Kite Eating Trees: A parody of the Kite-Eating Tree from the Peanuts franchise. These creatures are mobile, anthropomorphic and monstrous trees created as 'arboreal warfare devices' during the Fourth World War that often disguise themselves as real trees before attacking. Their favorite food is Canadians (who, for some reason, are referred to as "kites", a point that Weapon Brown claims he has never understood). The trees, lacking their favorite food (Canada and its people appear to have been completely wiped out by the time of A Peanut Scorned) are not picky about their food, though. They will apparently eat anything living. They also seem capable of surviving in the Pumpkin Patch; however, they lose the element of surprise within the patch because normal trees do not grow there, but Kite Eaters have green leaves, giving them the appearance of a living, healthy tree. They also possess a burning sap as a defensive mechanism. The only one seen in the comic was destroyed by Weapon Brown through the use of a shrapnel grenade thrown down its mouth.

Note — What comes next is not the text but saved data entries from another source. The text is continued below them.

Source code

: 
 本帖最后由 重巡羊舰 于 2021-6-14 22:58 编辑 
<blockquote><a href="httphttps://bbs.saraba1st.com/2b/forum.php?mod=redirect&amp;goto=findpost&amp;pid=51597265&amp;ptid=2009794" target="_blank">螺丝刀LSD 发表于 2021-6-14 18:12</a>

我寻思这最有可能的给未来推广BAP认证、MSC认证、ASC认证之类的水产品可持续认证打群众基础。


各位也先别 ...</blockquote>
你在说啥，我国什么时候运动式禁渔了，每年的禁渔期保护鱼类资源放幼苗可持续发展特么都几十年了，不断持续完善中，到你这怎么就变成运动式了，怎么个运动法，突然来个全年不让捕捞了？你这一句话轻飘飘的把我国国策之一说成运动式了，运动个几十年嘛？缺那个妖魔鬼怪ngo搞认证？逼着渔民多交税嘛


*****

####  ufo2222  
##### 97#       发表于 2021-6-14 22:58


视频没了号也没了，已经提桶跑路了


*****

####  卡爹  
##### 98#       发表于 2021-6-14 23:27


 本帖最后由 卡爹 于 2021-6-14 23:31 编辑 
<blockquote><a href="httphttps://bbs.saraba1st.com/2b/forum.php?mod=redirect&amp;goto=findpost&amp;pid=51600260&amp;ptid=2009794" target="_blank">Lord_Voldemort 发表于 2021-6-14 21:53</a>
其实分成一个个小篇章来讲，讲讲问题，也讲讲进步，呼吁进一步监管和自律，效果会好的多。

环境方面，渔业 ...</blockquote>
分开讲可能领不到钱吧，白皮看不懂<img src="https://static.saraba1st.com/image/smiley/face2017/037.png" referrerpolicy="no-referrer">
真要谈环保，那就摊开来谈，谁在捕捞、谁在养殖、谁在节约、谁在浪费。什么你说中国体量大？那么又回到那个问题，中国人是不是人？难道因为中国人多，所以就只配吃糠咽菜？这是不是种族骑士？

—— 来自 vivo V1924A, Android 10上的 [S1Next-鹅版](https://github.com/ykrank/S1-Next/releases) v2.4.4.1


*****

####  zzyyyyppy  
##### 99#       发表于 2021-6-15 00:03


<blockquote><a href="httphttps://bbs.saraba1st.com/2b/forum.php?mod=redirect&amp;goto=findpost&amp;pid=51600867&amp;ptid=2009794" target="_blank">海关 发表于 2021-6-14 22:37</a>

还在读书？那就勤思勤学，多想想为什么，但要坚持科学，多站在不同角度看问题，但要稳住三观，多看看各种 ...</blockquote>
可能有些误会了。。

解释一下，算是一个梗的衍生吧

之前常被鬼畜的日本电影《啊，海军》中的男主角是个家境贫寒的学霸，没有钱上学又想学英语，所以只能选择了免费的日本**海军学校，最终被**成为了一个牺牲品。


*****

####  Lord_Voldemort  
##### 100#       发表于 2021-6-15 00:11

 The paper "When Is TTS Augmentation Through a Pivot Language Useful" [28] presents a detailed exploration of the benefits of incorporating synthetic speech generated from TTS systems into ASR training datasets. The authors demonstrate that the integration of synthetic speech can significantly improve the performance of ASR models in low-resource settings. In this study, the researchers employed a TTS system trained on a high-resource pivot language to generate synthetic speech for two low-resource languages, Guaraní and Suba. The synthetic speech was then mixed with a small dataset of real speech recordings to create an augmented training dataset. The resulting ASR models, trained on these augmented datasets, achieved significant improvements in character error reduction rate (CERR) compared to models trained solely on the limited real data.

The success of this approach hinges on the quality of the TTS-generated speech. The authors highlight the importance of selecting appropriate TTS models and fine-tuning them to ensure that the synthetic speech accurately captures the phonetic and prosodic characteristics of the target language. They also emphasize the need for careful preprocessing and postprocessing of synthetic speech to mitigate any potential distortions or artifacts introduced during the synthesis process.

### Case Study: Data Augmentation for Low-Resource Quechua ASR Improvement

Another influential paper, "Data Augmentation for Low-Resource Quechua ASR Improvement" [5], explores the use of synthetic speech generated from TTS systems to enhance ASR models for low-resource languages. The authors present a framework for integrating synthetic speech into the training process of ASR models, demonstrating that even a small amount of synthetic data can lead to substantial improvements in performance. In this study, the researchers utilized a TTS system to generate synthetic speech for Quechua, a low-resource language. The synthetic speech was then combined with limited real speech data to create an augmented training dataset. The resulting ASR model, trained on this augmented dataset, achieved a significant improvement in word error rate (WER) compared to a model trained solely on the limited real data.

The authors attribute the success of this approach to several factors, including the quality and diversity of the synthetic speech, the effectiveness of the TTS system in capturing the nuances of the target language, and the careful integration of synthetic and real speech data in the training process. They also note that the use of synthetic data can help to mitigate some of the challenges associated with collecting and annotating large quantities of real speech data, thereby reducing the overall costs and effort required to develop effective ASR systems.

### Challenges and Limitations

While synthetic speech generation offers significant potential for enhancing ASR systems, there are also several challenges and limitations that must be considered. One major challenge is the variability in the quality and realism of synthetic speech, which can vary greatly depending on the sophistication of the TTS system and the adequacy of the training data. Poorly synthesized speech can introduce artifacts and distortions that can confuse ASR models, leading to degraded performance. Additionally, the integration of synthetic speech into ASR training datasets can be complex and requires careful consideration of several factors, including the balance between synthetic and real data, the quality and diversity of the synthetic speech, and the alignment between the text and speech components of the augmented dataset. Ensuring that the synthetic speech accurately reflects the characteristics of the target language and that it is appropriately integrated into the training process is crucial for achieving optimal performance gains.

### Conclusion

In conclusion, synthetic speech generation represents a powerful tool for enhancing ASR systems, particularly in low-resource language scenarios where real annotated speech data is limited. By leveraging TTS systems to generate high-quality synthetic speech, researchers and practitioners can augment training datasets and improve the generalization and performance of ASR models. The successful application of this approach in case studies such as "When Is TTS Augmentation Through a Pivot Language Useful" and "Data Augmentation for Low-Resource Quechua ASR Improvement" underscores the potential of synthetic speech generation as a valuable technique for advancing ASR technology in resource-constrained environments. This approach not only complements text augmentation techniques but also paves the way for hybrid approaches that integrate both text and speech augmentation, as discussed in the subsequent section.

The Syndicate: A shadowy organization referenced multiple times during A Peanut Scorned, The Syndicate is a nod to the United Feature Syndicate, the company that ran Peanuts in syndication in newspapers. In the comic, however, the Syndicate was depicted as evil, and was the source of a great deal of misery for various characters, including Weapon Brown himself as well as Linus. An emergency which afflicted a number of scientists working for the Syndicate prompted the events depicted in A Weapon Brown Christmas- they had contracted a neuromuscular disease that made those afflicted seem like they are dancing. This continues until either the victims' spines snap or they die, with the implication that both usually occurred at once to all victims of the disease. The disease was referred to as 'the Jigs' and was a nod to the dancing seen in A Charlie Brown Christmas. The disease could only occur in highly clean and sanitized conditions such as a Syndicate lab.
In Blockhead's War, the Syndicate is a huge corporation-nation ruled by "Mr. Horns", the Pointy-Haired Boss from Dilbert and employing the characters from comic strips such as Beetle Bailey, Crock, Mary Worth and Doonesbury. Its goal in this longer story is to capture a self-sustaining food source known as the shmoo, held by Anne (Little Orphan Annie) and her followers underneath "Bone City" (B.C.).

==World==

The world of the Weapon Brown character and the others who inhabit it with him is one that is post-apocalyptic. The world we know as the "modern" world ends, according to Weapon Brown, when "the Dolly Madison Corporation realizes that their artificial flavorings were a hair's breadth away from becoming lethal toxins" (this is a reference to Dolly Madison's snack cakes having the Peanuts characters on their labels for many years). At the same time period that this discovery is made, Hostess is not that far away from putting them out of business (and was itself liquidated and bought out by Apollo Global in the real world). According to Weapon Brown in an internal monologue, this caused them to shift from making snack cakes to making chemical weapons. They later developed the highly dangerous Zinger Bombs, which left half of the hemisphere uninhabitable. The result is that most currency in the world of Weapon Brown is not money, but technology, particularly food and, more importantly, functioning batteries (for retrieving Miss Buxley, Weapon Brown gets 100,000 calories and 50,000 volts). The Syndicate is the most prolific supplier of technology and owns a good portion of the American landmass.

==Books==
- Yungbluth, Jason. Weapon Brown (Omnibus) (Death Ray Graphics, New York) 2014.